Und jetzt, liebe Entwickler, überlegt einmal ganz genau, warum das so ist! ;)
Leider werden viele Spiele zum Ende hin sehr flach. Gerade da muss aber die Motivation am höchsten sein!
 
Es liegt einfach daran, dass viele Spiele zu lange gehen, und wie mein Vorgänger schon sagt, gegen Ende zu langweilig. Ich bin auf das neue Metal Gear Solid Ground Zeroes gespannt, da es eine kurze, für mich aber nicht zu kurze Spielzeit hat. ICh kann mir vorstellen dass viel dadurch einfach spannend bleibt!
 
Es liegt einfach daran, dass viele Spiele zu lange gehen

Nicht der Ernst. Seit Crysis bin ich von der Spieldauer, der meisten nicht-Sandbox SP-Titel stark enttäuscht.

Ich seh den Grund für die Statisiken eher in Humble-Bundles (Massenrabattkäufen), Hypes und von Beginn an Enttäuschung, weil das Spiel die Erwartung nicht erfüllte. Was auch wieder irgendwo dumm ist, Spiele wie Skyrim reinzunehmen, da man hier 500h+ versenken kann, ohne das Ende der Hauptgeschichte je gesehen zu haben.

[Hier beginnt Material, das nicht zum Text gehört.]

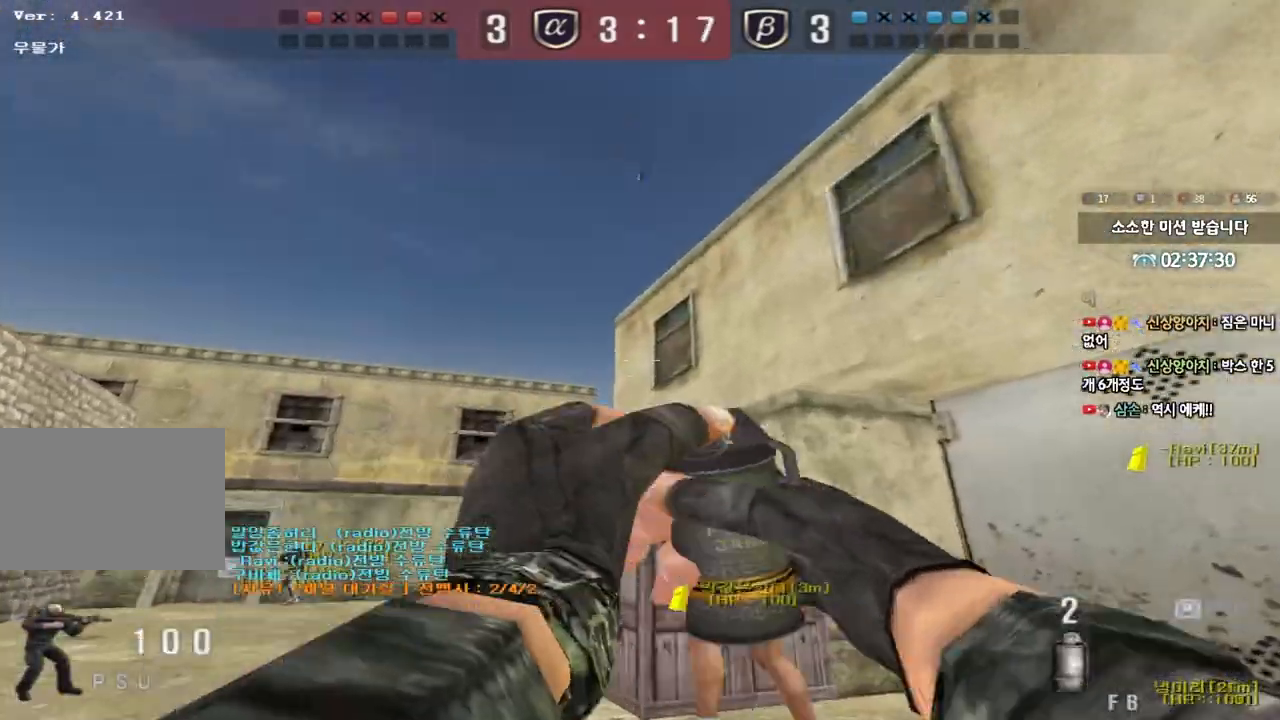
{"keys": ["space", "w"], "events": [[400, "space", "down"]]}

Wie auch immer sie ihre Statistik gewichtet haben, sollte man zu Gunsten der Objektivität, das ganze mit der Spielzeit der Spieler normalisieren.
 
Zuletzt bearbeitet:
Ich nehme mal an, dass sie nicht nachschauen können, ob ein Spiel im Offline-Modus abgeschlossen wurde. Keine Ahnung, wieviel das ausmacht, aber sollte man vielleicht erwähnen. Wäre auch noch interessant, wieviele gar nicht erst ein gekauftes Spiel starten. ;)
 
Das glaube ich gerne.
Bin selber so ein Spieler.

Aber das war nicht immer so. Das liegt aber wohl auch daran, dass "man" einfach zu viele Spiele zu Auswahl hat.
Laut meinem STEAM-Konto besitze ich 197 Titel (inkl. DLCs). Einen Teil hab ich nur angespielt, und einige sogar noch gar nie.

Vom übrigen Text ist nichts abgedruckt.